Trackpad gestures can be configured in Linux Mint also and I configured them to be as much as similar to macOS so to minimize the impact when I swtich back and fort between the two systems.

UI customization

When it comes to UI customization Linux Mint with Cinnamon is the hands down winner but macOS has a more coherent user experience accross applications.

If you customize the Cinnamon desktop environment to be like macOS, as I've done, the effect is very impressive. Check the images below:

Linux Mint with Cinnamon

Below the macOS desktop:

macOS Monterey

Make macOS UI looking as the Linux Mint Cinnamon default look & feel is impossible.


It's difficult to compare two so different setups. The Lenovo X1 Carbon is one of the Lenovo flasgship models instead the MacBook Air iso ne of the Apple entry level models.

Below the specs of the Apple MacBook Air:

Here the specs of the Lenovo X1 Carbon:

Both machines work smoothly for my daily tasks but there's a noticeable different in the speed Linux opens apps, it is blazing faster compared to the MacBook Air.

The CPU architecture it's different since the MAcBook Air uses the new Apple Silicon M1 which is a processor based on the ARM architecture instead the X1 Carbon is based on a more tradition Intel I7 processor. Basically the first one is a RISC processor and the second is CISC processor.

It's the second time Apple changes the architecture behind their Mac computers. The first time was in the year 2006 when it transitioned from PowerPC to Intel processors.

At the time the Mac market share was not enough to justify investments in the PowerPC technology and Intel processor were improving faster than PowerPC.

After 14 years in the 2020 Apple changed again and it moved from Intel processors to its own processors based on ARM instruction set.

THis move allow Apple to have a better integration between hardware and software, the result is that the battery life of the new MacBooks based on the Apple Silicon processor increased drastically compared to Intel based models.
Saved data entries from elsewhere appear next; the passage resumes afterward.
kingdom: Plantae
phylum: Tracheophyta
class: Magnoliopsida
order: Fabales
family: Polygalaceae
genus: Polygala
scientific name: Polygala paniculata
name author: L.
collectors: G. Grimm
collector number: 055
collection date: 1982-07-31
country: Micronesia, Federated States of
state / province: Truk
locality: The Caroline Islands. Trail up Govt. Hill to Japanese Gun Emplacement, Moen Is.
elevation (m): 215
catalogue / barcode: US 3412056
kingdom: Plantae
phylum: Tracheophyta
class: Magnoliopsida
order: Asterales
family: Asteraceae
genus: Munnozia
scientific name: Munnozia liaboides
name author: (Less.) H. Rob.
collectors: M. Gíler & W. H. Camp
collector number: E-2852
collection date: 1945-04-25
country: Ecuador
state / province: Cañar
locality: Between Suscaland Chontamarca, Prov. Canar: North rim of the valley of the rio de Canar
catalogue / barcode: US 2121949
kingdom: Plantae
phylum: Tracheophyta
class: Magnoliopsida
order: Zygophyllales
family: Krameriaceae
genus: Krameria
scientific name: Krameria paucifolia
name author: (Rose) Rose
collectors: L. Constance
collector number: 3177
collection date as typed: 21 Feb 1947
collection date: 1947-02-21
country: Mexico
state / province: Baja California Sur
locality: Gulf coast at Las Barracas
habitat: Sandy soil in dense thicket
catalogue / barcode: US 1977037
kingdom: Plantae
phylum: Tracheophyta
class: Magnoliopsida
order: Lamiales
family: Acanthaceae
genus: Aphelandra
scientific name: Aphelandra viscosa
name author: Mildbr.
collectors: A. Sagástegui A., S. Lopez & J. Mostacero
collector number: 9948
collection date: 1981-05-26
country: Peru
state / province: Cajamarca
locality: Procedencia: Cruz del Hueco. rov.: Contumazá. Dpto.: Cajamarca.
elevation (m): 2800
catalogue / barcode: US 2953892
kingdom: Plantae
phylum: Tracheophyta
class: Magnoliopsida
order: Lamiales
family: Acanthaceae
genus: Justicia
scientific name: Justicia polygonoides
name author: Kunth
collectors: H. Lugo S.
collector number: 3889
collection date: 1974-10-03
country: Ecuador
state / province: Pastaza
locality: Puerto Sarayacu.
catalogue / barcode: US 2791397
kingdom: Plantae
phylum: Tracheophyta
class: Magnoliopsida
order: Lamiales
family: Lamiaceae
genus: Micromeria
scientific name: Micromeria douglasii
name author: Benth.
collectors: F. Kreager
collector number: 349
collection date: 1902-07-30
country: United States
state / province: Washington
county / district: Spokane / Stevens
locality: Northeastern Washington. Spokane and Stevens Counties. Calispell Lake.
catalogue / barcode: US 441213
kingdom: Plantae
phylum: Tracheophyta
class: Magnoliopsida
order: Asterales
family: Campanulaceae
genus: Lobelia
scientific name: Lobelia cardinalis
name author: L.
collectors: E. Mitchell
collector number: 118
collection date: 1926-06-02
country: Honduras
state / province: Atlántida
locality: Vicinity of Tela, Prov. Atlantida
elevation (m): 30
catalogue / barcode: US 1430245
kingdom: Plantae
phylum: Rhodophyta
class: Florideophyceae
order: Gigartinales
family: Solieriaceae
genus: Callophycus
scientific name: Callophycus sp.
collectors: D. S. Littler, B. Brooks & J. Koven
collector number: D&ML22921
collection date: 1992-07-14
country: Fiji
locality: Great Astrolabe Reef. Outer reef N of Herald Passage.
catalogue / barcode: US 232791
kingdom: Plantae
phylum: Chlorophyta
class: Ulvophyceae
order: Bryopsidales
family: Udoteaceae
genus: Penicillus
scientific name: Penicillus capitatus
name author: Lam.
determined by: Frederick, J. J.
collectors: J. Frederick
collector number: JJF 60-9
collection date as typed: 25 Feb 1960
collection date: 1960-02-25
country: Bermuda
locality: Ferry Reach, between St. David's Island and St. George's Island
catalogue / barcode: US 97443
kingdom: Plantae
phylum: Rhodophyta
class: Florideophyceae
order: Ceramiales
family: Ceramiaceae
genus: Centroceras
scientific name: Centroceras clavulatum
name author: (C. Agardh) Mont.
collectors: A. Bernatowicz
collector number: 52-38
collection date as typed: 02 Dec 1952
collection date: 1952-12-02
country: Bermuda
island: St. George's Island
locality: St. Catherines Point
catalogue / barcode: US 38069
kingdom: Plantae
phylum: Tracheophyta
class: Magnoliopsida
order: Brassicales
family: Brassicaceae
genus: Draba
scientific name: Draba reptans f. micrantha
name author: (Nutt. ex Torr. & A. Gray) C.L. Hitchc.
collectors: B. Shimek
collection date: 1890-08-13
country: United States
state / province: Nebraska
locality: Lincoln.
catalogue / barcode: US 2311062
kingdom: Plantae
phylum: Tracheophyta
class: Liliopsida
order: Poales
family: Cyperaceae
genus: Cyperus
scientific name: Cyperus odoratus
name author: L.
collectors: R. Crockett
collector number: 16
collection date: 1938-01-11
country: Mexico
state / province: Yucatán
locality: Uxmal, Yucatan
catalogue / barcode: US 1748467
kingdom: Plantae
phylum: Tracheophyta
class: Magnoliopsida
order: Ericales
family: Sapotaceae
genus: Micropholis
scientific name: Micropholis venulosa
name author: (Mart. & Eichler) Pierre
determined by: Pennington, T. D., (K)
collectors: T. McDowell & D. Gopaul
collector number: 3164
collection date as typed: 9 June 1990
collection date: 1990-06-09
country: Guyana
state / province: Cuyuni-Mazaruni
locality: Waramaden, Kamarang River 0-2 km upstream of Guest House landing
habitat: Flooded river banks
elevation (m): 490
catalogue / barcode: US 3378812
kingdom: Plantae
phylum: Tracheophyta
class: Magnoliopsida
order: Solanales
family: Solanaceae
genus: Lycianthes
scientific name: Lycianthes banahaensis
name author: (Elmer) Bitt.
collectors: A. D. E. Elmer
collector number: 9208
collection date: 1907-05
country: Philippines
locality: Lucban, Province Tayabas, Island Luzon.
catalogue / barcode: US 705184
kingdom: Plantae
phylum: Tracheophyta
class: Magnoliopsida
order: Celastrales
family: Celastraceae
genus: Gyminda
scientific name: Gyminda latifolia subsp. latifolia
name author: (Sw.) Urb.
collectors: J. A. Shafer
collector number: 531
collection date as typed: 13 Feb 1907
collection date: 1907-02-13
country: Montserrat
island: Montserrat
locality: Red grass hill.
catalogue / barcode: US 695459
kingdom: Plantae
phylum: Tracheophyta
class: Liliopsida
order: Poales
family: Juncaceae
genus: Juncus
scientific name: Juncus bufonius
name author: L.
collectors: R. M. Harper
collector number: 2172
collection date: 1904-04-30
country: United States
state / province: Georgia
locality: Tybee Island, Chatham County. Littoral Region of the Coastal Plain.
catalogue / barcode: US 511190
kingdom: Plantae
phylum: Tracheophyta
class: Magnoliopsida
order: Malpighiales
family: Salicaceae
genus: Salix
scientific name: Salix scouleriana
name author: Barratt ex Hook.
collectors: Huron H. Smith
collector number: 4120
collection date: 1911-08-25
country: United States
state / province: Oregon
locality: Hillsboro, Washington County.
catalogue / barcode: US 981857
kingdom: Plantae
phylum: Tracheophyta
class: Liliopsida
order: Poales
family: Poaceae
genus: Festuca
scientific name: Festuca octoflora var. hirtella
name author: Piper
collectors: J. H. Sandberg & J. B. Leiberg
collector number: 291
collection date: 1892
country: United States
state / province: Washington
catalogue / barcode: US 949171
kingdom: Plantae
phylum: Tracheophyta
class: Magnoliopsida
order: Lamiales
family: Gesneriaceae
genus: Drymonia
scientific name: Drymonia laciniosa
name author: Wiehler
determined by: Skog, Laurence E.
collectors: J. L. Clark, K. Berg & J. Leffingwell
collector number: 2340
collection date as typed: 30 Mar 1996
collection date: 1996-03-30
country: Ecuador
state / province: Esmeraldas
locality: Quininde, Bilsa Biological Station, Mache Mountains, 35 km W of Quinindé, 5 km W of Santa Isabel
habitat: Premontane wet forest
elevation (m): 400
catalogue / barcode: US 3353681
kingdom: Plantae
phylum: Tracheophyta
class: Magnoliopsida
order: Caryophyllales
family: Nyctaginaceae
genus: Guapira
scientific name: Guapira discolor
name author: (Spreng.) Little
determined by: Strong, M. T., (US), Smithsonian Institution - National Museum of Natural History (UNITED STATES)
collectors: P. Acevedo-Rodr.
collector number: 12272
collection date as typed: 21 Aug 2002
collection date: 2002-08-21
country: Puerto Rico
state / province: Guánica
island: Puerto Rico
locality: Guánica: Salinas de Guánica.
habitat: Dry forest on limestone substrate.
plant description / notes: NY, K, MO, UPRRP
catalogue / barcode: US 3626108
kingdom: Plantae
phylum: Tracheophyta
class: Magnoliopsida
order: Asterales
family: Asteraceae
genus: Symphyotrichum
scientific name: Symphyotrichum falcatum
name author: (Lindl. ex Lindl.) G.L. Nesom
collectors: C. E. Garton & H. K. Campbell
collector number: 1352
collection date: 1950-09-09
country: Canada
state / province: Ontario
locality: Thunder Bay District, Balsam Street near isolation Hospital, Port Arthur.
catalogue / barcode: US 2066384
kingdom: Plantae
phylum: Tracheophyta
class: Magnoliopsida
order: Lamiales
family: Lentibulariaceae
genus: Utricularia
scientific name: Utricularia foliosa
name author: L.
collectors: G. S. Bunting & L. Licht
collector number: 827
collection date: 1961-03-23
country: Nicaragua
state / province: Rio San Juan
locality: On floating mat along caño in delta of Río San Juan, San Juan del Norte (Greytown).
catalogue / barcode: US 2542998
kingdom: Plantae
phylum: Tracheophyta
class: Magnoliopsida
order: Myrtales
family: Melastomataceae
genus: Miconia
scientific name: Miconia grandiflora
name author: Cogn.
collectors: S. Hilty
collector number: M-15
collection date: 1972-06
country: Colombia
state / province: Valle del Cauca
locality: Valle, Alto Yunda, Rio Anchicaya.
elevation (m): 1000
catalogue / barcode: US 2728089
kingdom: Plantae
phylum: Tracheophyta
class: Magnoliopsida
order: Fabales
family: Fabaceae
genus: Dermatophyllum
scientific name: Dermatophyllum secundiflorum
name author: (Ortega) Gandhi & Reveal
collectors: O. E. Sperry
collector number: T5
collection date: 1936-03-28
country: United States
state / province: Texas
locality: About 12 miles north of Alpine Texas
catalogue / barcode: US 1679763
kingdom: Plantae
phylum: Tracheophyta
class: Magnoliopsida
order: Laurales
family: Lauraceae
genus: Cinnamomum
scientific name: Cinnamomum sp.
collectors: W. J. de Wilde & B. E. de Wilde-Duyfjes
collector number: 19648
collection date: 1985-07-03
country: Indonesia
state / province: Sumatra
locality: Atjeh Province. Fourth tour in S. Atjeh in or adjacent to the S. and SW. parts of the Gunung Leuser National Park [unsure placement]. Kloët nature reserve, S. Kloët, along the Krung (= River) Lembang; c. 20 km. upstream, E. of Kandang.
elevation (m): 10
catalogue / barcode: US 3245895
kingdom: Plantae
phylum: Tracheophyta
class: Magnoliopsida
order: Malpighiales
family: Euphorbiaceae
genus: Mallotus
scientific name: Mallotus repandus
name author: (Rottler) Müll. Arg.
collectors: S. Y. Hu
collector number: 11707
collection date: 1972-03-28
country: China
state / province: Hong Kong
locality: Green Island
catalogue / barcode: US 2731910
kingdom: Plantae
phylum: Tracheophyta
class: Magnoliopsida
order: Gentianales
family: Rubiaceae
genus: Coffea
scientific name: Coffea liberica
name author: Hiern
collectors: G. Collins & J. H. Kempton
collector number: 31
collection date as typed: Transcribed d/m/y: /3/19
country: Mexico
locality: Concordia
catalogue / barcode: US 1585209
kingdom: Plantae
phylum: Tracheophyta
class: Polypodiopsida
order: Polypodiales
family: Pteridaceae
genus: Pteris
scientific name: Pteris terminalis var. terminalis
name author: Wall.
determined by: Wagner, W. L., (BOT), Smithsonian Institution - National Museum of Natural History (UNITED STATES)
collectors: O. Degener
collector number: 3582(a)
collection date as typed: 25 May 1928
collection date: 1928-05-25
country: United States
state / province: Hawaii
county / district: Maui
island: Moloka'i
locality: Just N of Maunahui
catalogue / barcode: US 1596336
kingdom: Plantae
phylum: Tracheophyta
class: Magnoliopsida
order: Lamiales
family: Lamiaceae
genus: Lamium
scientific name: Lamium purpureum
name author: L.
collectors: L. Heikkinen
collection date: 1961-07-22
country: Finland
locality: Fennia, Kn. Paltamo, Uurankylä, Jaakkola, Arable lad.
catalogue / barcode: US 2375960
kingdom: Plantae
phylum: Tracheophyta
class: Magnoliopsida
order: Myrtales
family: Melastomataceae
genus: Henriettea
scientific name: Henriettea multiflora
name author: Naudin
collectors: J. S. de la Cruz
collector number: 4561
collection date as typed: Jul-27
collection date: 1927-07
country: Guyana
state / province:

In terms of performance you can find thousands of benchmark of the Apple M1 processore vs Intel I7 and other models. Apple Silicon processing power is very impressive compared to power consumption but for the moment Intel models are still faster but is this different so huge ?

I installed Gimp on borth Linux and Mac and I noticed that on Linux it opens instantly instead on the MacBook it tooks 3/4 seconds. Is it this the performance gap between Intel and Apple Silicon ?

The truth is that Apple Silicon has very few applications written for ARM natively and the Gimp version installed is for Intel architecture.

MacOS runs x86 apps on its ARM processor using a dynamic binary translator called Rosetta created by Apple in the 2006 at the time of the first processor transition.

This detail reveals that the Apple SIlicon processor are technically superior to Intels. They are comparable despite the fact thet run code which is not native and consumes less resources moreover the production process of the Apple Silicon processors is 5nm, Intel is still at 10nm. A good comparison of the M1 and the Intel I7 1185G7 can be found here: Apple M1 vs Intel Core i7-1185G7 - Benchmark, comparison and differences

With that said, the Apple Silicon processors are very promising, they recently released the M2 serie but for my daily job, coding, training ML models the X1 Carbon is incredibly faster compared to the MacBook PRO.

In terms of operating system the differences between the two systems goes more in depth, for example the directory structure of a standard Linux system is very different from macOS but in general both a *nix systems so you know Linux and BSD you will be not lost using macOS.